I cannot be certian if what appeared when copied to Excel is a correct representation of what was actually supposed to have been written to the debug log.  I know that sometimes things can be interpereted differently based on font and/or encoding settings between applications.

I have searched the registry for all instances of [C:\WINDOWS\SYSVOL\staging] in an attempt to isolate the key in question.  I did not find anything that stood out as immidiately untoward.
As well I looked through the file system at the path in question and not found anything beyond [C:\Windows\Sysvol\Staging\Domain] - (the [domain] folder is empty).  I checked using the command line for anything that may have been hidden from explorer, (Yes, I have hidden and system files showing via windows explorer File --> View Settings.), and the cli also showed nothing.
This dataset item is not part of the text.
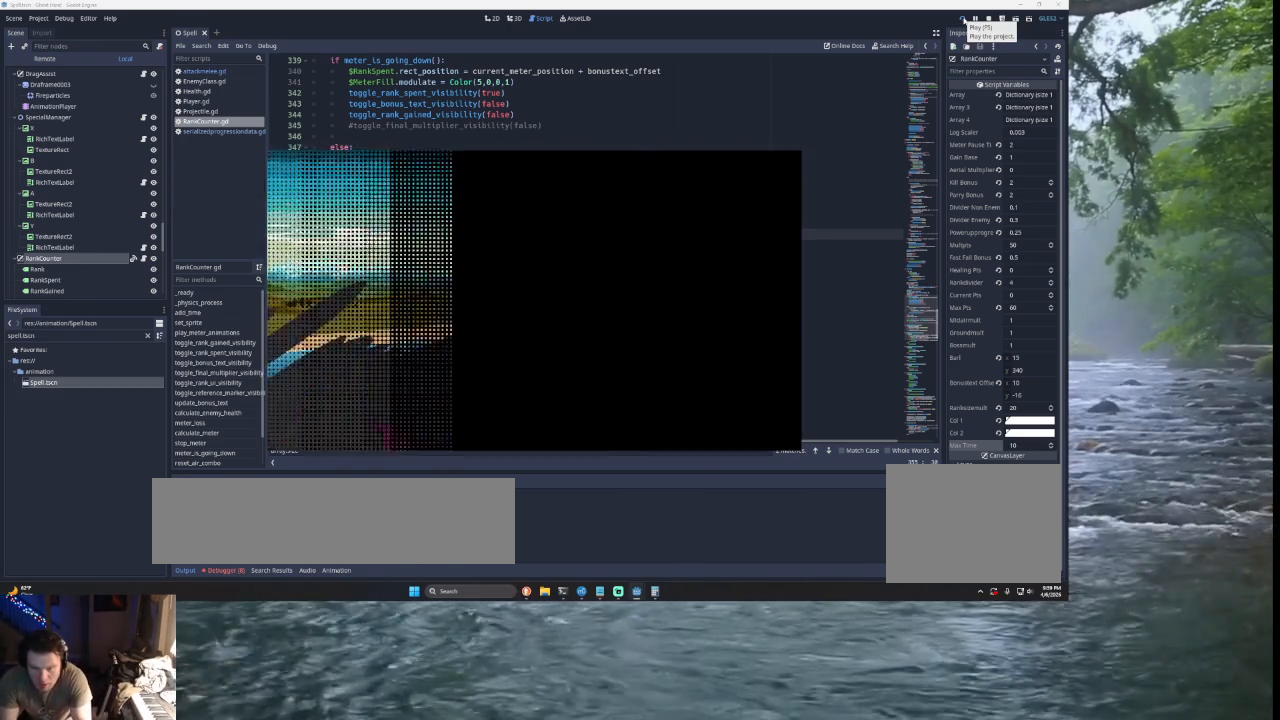
{"buttons": [], "left_stick": "center", "right_stick": "center", "events": []}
Digging even deeper, I invoked the old Sysinternals RootKit reveiler (for what it's worth anymore) and didn't see anything related to the log entry or similar path at all.  I understand that there are some default NTFS metadata items that may/may not appear based on settings of RKR.  I also took a baseline from another Win 2k3 server to compare what I was finding.  Again, nothing really stood out to me as being errant.

So, I guess my next question for you Guru's out there is:  What should I be looking FOR in the debug logs for the Windows Agent that might point me in the direction of my failure?  And/or:  If the above item (containing the Asian language characters) IS what I should be concerned with, can you suggest how I might further find this in the registry and/or file-system?

      Again, Thank you in advance...

-M

Colin Weaver's picture

We have had issues with double byte (cyrillic/asian/greek etc) characters in the past.

However I think at this point you probably need to log a formal support case for us to properly review the logs.

M Strong's picture

Colin, I've opened a support case as per your recommendation. As soon as someone touches base with me I will supply the debug log from the failed backup job and update this thread if/when I receive any info back about the cause/solution of the issue.

Case# 03990971 - in case you are interested.

Thank you,

-M

Jivo's picture

I am looking at the same error trying to back up a Windows 2008 x64 domain controller. Job Log reports that 18 System State components were backed up, and 1 was skipped. I presume that it's a WMI component since the error (V-79-57344-33928 - Access Denied ....) appears below "Shadow Copy Component WMI"

I am pretty frustrated becase of the fact that the most basic "complete backup" of one server ended up in a two months debugging adventure for no apparent reason.

I am looking forward to whatever you will receive from tech support.